他合上檔案問道,加仔點點頭,臉上神情終於有些舒緩:
“將軍同意見麵,時間是四日之後。不過地點他最後定。”
“另外,按照大佬你之前的吩咐,關於車寶山那條線,已經有初步接觸的渠道在安排了。”
“我們放出的風聲和他近期的動向顯示,他對蔣天養和龍普迭猜的不滿,正在發酵。”
“特彆是蔣天養為了迭猜的所謂法事和供養,挪用了不少原本許諾給車寶山運作的資金,甚至讓他手下細佬的利益受損。而且我們的線人還打聽到,迭猜與政府高官勾結,常年輸送財物和未成年男女…所以當年的醜聞輿論纔會被壓下去。”
“不過這張光碟裡,有我們想要的猛料——”
聽罷,雷耀揚睨了眼那張看起來平平無奇的光碟包裝,若有所思。
蔣天養接手洪興這些年,自己與車寶山明裡暗裡也打過不少交道了。但他不得不承認,對方確實能力出眾,如若不是有林舒雯那個致命點在,要與之周旋肯定要費不少功夫。
可如今,雷耀揚也存疑。
這個蔣天養被精心培養的契仔,他們兩人之間到底有幾分父子情意在?
但或許這份「情」,會是除卻林舒雯之外車寶山最大的軟肋,也是蔣天養能牢牢控製他的繩索,卻也可能…是繩索崩裂的。

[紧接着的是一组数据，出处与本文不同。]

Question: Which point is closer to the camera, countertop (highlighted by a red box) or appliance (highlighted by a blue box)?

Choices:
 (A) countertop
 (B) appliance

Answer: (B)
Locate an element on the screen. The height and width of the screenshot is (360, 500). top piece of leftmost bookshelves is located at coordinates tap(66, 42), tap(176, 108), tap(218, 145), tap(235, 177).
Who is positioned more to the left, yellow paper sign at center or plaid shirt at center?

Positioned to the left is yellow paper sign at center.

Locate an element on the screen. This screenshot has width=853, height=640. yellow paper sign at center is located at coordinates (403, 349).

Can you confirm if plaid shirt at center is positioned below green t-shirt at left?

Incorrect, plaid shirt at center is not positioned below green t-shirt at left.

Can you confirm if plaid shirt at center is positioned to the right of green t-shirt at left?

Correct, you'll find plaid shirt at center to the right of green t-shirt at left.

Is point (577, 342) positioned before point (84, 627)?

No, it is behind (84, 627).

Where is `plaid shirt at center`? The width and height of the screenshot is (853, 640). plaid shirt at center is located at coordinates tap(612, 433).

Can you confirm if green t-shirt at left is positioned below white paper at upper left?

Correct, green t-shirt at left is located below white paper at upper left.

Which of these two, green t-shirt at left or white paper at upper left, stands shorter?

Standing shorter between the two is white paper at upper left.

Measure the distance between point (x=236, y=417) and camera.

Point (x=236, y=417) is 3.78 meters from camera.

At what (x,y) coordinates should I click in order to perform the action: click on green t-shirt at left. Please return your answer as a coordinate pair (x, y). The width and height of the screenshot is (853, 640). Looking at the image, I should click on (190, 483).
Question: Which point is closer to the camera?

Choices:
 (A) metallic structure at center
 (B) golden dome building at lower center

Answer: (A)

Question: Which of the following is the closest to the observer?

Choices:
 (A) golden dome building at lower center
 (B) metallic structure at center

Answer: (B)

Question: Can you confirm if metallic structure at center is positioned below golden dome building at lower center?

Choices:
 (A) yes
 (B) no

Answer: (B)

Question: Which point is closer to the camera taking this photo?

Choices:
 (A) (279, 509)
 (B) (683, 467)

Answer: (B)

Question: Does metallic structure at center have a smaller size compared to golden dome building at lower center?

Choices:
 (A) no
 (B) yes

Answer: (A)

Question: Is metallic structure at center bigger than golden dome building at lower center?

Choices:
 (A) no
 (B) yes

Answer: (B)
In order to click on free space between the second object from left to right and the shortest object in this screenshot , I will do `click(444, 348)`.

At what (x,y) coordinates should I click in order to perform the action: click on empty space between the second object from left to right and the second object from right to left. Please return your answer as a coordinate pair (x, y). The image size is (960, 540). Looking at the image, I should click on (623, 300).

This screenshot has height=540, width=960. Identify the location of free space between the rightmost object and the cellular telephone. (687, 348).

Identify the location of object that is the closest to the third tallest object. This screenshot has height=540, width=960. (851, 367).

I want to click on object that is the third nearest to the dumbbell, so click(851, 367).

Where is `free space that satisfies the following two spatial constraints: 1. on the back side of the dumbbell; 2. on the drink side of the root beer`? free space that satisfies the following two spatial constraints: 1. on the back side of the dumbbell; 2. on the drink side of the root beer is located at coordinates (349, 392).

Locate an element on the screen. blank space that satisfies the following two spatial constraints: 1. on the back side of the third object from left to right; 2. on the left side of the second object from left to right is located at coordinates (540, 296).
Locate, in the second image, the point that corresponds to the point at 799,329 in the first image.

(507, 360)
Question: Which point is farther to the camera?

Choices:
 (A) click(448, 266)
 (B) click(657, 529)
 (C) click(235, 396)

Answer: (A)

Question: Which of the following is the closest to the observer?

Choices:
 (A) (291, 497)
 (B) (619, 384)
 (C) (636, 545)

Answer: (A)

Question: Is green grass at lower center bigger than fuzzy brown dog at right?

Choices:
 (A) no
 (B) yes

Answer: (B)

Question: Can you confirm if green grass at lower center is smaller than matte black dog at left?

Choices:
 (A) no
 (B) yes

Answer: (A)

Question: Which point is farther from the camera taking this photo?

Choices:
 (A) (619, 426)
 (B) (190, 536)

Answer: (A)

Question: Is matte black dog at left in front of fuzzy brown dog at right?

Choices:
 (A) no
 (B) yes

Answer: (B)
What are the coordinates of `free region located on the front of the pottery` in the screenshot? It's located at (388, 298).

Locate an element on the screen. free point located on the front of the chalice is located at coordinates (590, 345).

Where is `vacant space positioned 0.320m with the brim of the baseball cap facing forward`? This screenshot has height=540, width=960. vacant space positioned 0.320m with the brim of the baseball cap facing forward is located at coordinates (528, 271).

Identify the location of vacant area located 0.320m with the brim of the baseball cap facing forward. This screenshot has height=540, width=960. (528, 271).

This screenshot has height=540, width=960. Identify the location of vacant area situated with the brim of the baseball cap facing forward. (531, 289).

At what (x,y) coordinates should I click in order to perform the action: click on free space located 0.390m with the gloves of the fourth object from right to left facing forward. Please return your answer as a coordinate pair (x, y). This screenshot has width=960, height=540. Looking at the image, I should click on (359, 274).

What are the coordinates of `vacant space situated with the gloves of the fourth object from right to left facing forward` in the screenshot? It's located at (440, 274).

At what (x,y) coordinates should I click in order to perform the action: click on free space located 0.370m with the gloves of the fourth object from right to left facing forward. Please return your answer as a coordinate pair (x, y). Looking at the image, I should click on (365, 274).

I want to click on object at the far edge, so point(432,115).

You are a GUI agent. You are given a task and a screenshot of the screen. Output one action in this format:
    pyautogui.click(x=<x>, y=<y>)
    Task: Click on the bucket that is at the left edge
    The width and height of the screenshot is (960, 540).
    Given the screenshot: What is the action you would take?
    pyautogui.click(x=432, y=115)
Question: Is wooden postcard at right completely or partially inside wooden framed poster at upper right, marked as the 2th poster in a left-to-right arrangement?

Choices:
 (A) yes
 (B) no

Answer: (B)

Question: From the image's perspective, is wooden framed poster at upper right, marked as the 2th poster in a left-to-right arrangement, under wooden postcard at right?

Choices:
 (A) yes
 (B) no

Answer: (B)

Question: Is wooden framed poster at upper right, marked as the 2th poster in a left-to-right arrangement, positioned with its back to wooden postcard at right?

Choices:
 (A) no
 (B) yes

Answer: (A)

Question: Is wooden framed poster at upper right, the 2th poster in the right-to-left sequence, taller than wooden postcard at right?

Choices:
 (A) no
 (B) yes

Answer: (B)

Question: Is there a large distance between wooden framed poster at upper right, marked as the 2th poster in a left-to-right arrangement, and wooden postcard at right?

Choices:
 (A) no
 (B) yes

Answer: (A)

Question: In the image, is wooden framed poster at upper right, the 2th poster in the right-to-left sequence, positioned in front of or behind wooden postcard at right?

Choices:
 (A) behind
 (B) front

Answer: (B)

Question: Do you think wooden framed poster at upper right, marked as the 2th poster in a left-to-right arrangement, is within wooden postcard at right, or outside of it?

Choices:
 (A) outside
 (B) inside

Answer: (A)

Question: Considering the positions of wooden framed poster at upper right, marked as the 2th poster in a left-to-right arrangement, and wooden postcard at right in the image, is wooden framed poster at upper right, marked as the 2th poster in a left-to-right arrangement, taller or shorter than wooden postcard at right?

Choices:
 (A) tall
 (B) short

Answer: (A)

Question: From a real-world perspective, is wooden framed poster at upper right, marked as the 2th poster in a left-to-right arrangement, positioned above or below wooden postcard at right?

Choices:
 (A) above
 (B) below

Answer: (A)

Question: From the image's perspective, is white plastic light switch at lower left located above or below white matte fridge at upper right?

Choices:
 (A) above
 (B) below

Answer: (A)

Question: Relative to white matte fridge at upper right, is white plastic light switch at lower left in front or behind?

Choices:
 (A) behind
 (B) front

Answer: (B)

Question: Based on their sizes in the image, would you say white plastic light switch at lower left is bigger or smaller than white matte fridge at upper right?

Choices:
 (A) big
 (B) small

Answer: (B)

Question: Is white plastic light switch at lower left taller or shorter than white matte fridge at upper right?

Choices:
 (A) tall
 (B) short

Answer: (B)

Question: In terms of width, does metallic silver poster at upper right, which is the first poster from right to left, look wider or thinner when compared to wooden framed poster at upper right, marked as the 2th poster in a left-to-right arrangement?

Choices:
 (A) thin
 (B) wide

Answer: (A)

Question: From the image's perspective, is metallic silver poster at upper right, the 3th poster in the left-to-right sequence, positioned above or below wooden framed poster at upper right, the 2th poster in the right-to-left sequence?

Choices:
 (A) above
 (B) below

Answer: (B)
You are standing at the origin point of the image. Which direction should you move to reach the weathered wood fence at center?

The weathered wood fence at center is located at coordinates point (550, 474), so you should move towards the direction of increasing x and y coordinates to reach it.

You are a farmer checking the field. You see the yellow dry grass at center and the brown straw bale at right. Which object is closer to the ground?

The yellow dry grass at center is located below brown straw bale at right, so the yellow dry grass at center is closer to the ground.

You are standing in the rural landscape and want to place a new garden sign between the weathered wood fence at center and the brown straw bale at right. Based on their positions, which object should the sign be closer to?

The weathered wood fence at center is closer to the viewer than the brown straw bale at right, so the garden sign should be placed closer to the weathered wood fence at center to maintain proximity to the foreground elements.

自己目前掌握的秘密,不止關乎車寶山的真實身世,更包括蔣天養如何將其視作最鋒利也可隨時替換的趁手工具,以及那些蔣天養為了鞏固自身權力、滿足邪僧貪慾,而犧牲掉的車寶山真正在意的人和事。
如果想要策反車寶山,風險極高,可一旦成功,那對蔣天養的打擊就極具毀滅性。
但這步棋…需要更精密的算計和耐心,還需要一個更適合與之談判的最佳助攻。
“車寶山那邊先不急。火候還差一點。”
“先讓奇夫看到我們的「手信」。蔣天養的「神」倒了,他身邊的人心纔會真正浮動。到時,車寶山麵前的迷霧自然就會消失。”
雷耀揚緩緩道,視線移向窗外昏暗的倉庫區燈光:
“轉告將軍,條件我接受。”
“資料可以先給一部分,另外,安排我們在清邁的人開始蒐集蔣天養莊園近期的動態,特彆是車寶山出入的頻率和狀態。這個時期他往返泰國和香港不會像以前那麼方便,這或許是個觀察和製造偶然機會的視窗。”
“明白。”
少頃,車子駛離,融入夜晚依舊繁忙卻透著幾分蕭索的車流,冇想到這座不夜城,竟也多了幾分謹慎和疏離。
雷耀揚閉上眼,腦海中卻清晰地鋪開兩幅圖景:
一幅是與奇夫聯手,以邪僧為刀,直刺蔣天養咽喉。另一幅則是更隱蔽、更長期的謀劃:如何撬動車寶山心中那根名為忠誠與恩義的支柱,讓其從內部瓦解蔣天養最倚重的堡壘。
兩線並行,互為助力。
而這一切的推進,都籠罩在當前不確定性和緊張感之下,讓每一步都需更加如履薄冰。
與此同時,他心底那根關於齊詩允的弦,始終都繃緊著。
倫敦是否會遭受疫情蔓延?她是否安全?能不能夠照顧好自己?還有淑芬在電話裡語焉不詳的「忙碌」,到底是真是假?
種種思緒交織,在這片被疫情和陰謀雙重籠罩的夜色中,發酵成更毅然的孤注一擲。